═══ Available data

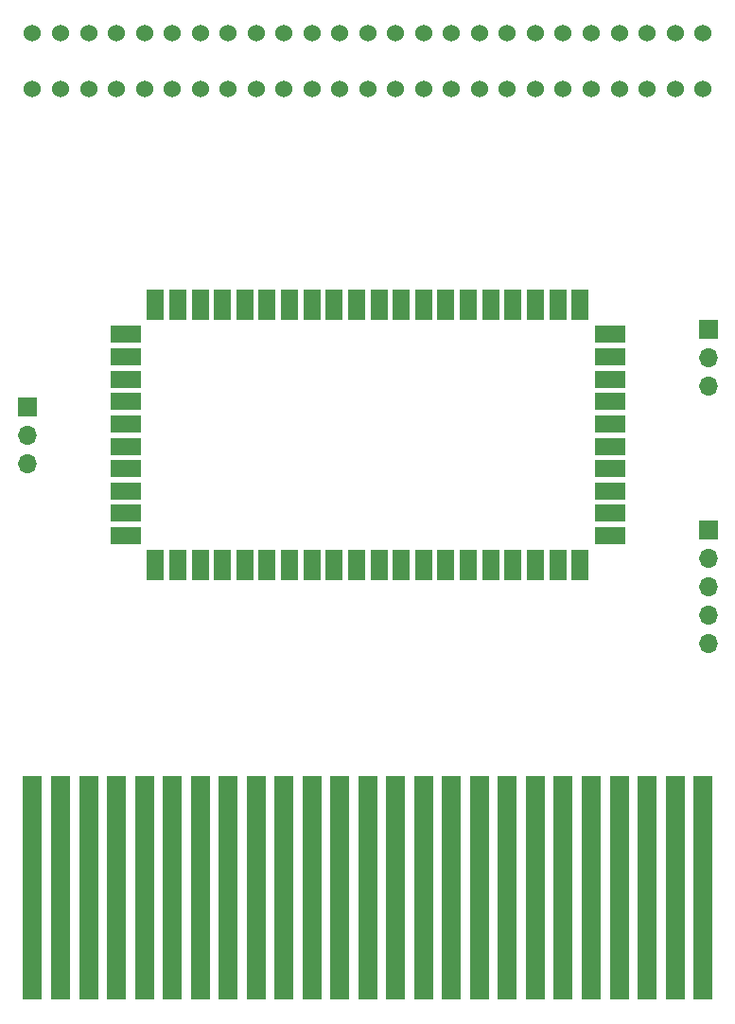
<source format=gbr>
%TF.GenerationSoftware,KiCad,Pcbnew,8.0.7*%
%TF.CreationDate,2024-12-26T20:26:29-06:00*%
%TF.ProjectId,n64_gamecat_rp2350b,6e36345f-6761-46d6-9563-61745f727032,rev?*%
%TF.SameCoordinates,Original*%
%TF.FileFunction,Soldermask,Top*%
%TF.FilePolarity,Negative*%
%FSLAX46Y46*%
G04 Gerber Fmt 4.6, Leading zero omitted, Abs format (unit mm)*
G04 Created by KiCad (PCBNEW 8.0.7) date 2024-12-26 20:26:29*
%MOMM*%
%LPD*%
G01*
G04 APERTURE LIST*
%ADD10R,1.800000X20.000000*%
%ADD11R,2.800000X1.500000*%
%ADD12C,1.350000*%
%ADD13O,1.350000X1.350000*%
%ADD14R,1.500000X2.800000*%
%ADD15R,1.700000X1.700000*%
%ADD16O,1.700000X1.700000*%
%ADD17C,1.524000*%
G04 APERTURE END LIST*
D10*
%TO.C,U3*%
X104000000Y-143000000D03*
X106500000Y-143000000D03*
X109000000Y-143000000D03*
X111500000Y-143000000D03*
X114000000Y-143000000D03*
X116500000Y-143000000D03*
X119000000Y-143000000D03*
X121500000Y-143000000D03*
X124000000Y-143000000D03*
X126500000Y-143000000D03*
X129000000Y-143000000D03*
X131500000Y-143000000D03*
X134000000Y-143000000D03*
X136500000Y-143000000D03*
X139000000Y-143000000D03*
X141500000Y-143000000D03*
X144000000Y-143000000D03*
X146500000Y-143000000D03*
X149000000Y-143000000D03*
X151500000Y-143000000D03*
X154000000Y-143000000D03*
X156500000Y-143000000D03*
X159000000Y-143000000D03*
X161500000Y-143000000D03*
X164000000Y-143000000D03*
%TD*%
D11*
%TO.C,U4*%
X155650000Y-111500000D03*
D12*
X155000000Y-111500000D03*
D11*
X155650000Y-109500000D03*
D13*
X155000000Y-109500000D03*
D11*
X155650000Y-107500000D03*
D13*
X155000000Y-107500000D03*
D11*
X155650000Y-105500000D03*
D13*
X155000000Y-105500000D03*
D11*
X155650000Y-103500000D03*
D13*
X155000000Y-103500000D03*
D11*
X155650000Y-101500000D03*
D13*
X155000000Y-101500000D03*
D11*
X155650000Y-99500000D03*
D13*
X155000000Y-99500000D03*
D11*
X155650000Y-97500000D03*
D13*
X155000000Y-97500000D03*
D11*
X155650000Y-95500000D03*
D13*
X155000000Y-95500000D03*
D11*
X155650000Y-93500000D03*
D13*
X155000000Y-93500000D03*
X153000000Y-91500000D03*
D14*
X153000000Y-90850000D03*
D13*
X151000000Y-91500000D03*
D14*
X151000000Y-90850000D03*
D13*
X149000000Y-91500000D03*
D14*
X149000000Y-90850000D03*
D13*
X147000000Y-91500000D03*
D14*
X147000000Y-90850000D03*
D13*
X145000000Y-91500000D03*
D14*
X145000000Y-90850000D03*
D13*
X143000000Y-91500000D03*
D14*
X143000000Y-90850000D03*
D13*
X141000000Y-91500000D03*
D14*
X141000000Y-90850000D03*
D13*
X139000000Y-91500000D03*
D14*
X139000000Y-90850000D03*
D13*
X137000000Y-91500000D03*
D14*
X137000000Y-90850000D03*
D13*
X135000000Y-91500000D03*
D14*
X135000000Y-90850000D03*
D13*
X133000000Y-91500000D03*
D14*
X133000000Y-90850000D03*
D13*
X131000000Y-91500000D03*
D14*
X131000000Y-90850000D03*
D13*
X129000000Y-91500000D03*
D14*
X129000000Y-90850000D03*
D13*
X127000000Y-91500000D03*
D14*
X127000000Y-90850000D03*
D13*
X125000000Y-91500000D03*
D14*
X125000000Y-90850000D03*
D13*
X123000000Y-91500000D03*
D14*
X123000000Y-90850000D03*
D13*
X121000000Y-91500000D03*
D14*
X121000000Y-90850000D03*
D13*
X119000000Y-91500000D03*
D14*
X119000000Y-90850000D03*
D13*
X117000000Y-91500000D03*
D14*
X117000000Y-90850000D03*
D13*
X115000000Y-91500000D03*
D14*
X115000000Y-90850000D03*
D13*
X113000000Y-93500000D03*
D11*
X112350000Y-93500000D03*
D13*
X113000000Y-95500000D03*
D11*
X112350000Y-95500000D03*
D13*
X113000000Y-97500000D03*
D11*
X112350000Y-97500000D03*
D13*
X113000000Y-99500000D03*
D11*
X112350000Y-99500000D03*
D13*
X113000000Y-101500000D03*
D11*
X112350000Y-101500000D03*
D13*
X113000000Y-103500000D03*
D11*
X112350000Y-103500000D03*
D13*
X113000000Y-105500000D03*
D11*
X112350000Y-105500000D03*
D13*
X113000000Y-107500000D03*
D11*
X112350000Y-107500000D03*
D13*
X113000000Y-109500000D03*
D11*
X112350000Y-109500000D03*
D13*
X113000000Y-111500000D03*
D11*
X112350000Y-111500000D03*
D14*
X115000000Y-114150000D03*
D13*
X115000000Y-113500000D03*
D14*
X117000000Y-114150000D03*
D13*
X117000000Y-113500000D03*
D14*
X119000000Y-114150000D03*
D13*
X119000000Y-113500000D03*
D14*
X121000000Y-114150000D03*
D13*
X121000000Y-113500000D03*
D14*
X123000000Y-114150000D03*
D13*
X123000000Y-113500000D03*
D14*
X125000000Y-114150000D03*
D13*
X125000000Y-113500000D03*
D14*
X127000000Y-114150000D03*
D13*
X127000000Y-113500000D03*
D14*
X129000000Y-114150000D03*
D13*
X129000000Y-113500000D03*
D14*
X131000000Y-114150000D03*
D13*
X131000000Y-113500000D03*
D14*
X133000000Y-114150000D03*
D13*
X133000000Y-113500000D03*
D14*
X135000000Y-114150000D03*
D13*
X135000000Y-113500000D03*
D14*
X137000000Y-114150000D03*
D13*
X137000000Y-113500000D03*
D14*
X139000000Y-114150000D03*
D13*
X139000000Y-113500000D03*
D14*
X141000000Y-114150000D03*
D13*
X141000000Y-113500000D03*
D14*
X143000000Y-114150000D03*
D13*
X143000000Y-113500000D03*
D14*
X145000000Y-114150000D03*
D13*
X145000000Y-113500000D03*
D14*
X147000000Y-114150000D03*
D13*
X147000000Y-113500000D03*
D14*
X149000000Y-114150000D03*
D13*
X149000000Y-113500000D03*
D14*
X151000000Y-114150000D03*
D13*
X151000000Y-113500000D03*
D14*
X153000000Y-114150000D03*
D13*
X153000000Y-113500000D03*
%TD*%
D15*
%TO.C,J3*%
X164500000Y-111000000D03*
D16*
X164500000Y-113540000D03*
X164500000Y-116080000D03*
X164500000Y-118620000D03*
X164500000Y-121160000D03*
%TD*%
D15*
%TO.C,J1*%
X164500000Y-93000000D03*
D16*
X164500000Y-95540000D03*
X164500000Y-98080000D03*
%TD*%
D15*
%TO.C,J2*%
X103500000Y-100000000D03*
D16*
X103500000Y-102540000D03*
X103500000Y-105080000D03*
%TD*%
D17*
%TO.C,U2*%
X104000000Y-71500000D03*
X106500000Y-71500000D03*
X109000000Y-71500000D03*
X111500000Y-71500000D03*
X114000000Y-71500000D03*
X116500000Y-71500000D03*
X119000000Y-71500000D03*
X121500000Y-71500000D03*
X124000000Y-71500000D03*
X126500000Y-71500000D03*
X129000000Y-71500000D03*
X131500000Y-71500000D03*
X134000000Y-71500000D03*
X136500000Y-71500000D03*
X139000000Y-71500000D03*
X141500000Y-71500000D03*
X144000000Y-71500000D03*
X146500000Y-71500000D03*
X149000000Y-71500000D03*
X151500000Y-71500000D03*
X154000000Y-71500000D03*
X156500000Y-71500000D03*
X159000000Y-71500000D03*
X161500000Y-71500000D03*
X164000000Y-71500000D03*
X104000000Y-66500000D03*
X106500000Y-66500000D03*
X109000000Y-66500000D03*
X111500000Y-66500000D03*
X114000000Y-66500000D03*
X116500000Y-66500000D03*
X119000000Y-66500000D03*
X121500000Y-66500000D03*
X124000000Y-66500000D03*
X126500000Y-66500000D03*
X129000000Y-66500000D03*
X131500000Y-66500000D03*
X134000000Y-66500000D03*
X136500000Y-66500000D03*
X139000000Y-66500000D03*
X141500000Y-66500000D03*
X144000000Y-66500000D03*
X146500000Y-66500000D03*
X149000000Y-66500000D03*
X151500000Y-66500000D03*
X154000000Y-66500000D03*
X156500000Y-66500000D03*
X159000000Y-66500000D03*
X161500000Y-66500000D03*
X164000000Y-66500000D03*
%TD*%
M02*

</source>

══════

• Required work
Above are the records; copy exactly the lines from the line with "X123000000Y-113500000D03*" through the line with "X139000000Y-113500000D03*", both included.

• Exercise response
X123000000Y-113500000D03*
D14*
X125000000Y-114150000D03*
D13*
X125000000Y-113500000D03*
D14*
X127000000Y-114150000D03*
D13*
X127000000Y-113500000D03*
D14*
X129000000Y-114150000D03*
D13*
X129000000Y-113500000D03*
D14*
X131000000Y-114150000D03*
D13*
X131000000Y-113500000D03*
D14*
X133000000Y-114150000D03*
D13*
X133000000Y-113500000D03*
D14*
X135000000Y-114150000D03*
D13*
X135000000Y-113500000D03*
D14*
X137000000Y-114150000D03*
D13*
X137000000Y-113500000D03*
D14*
X139000000Y-114150000D03*
D13*
X139000000Y-113500000D03*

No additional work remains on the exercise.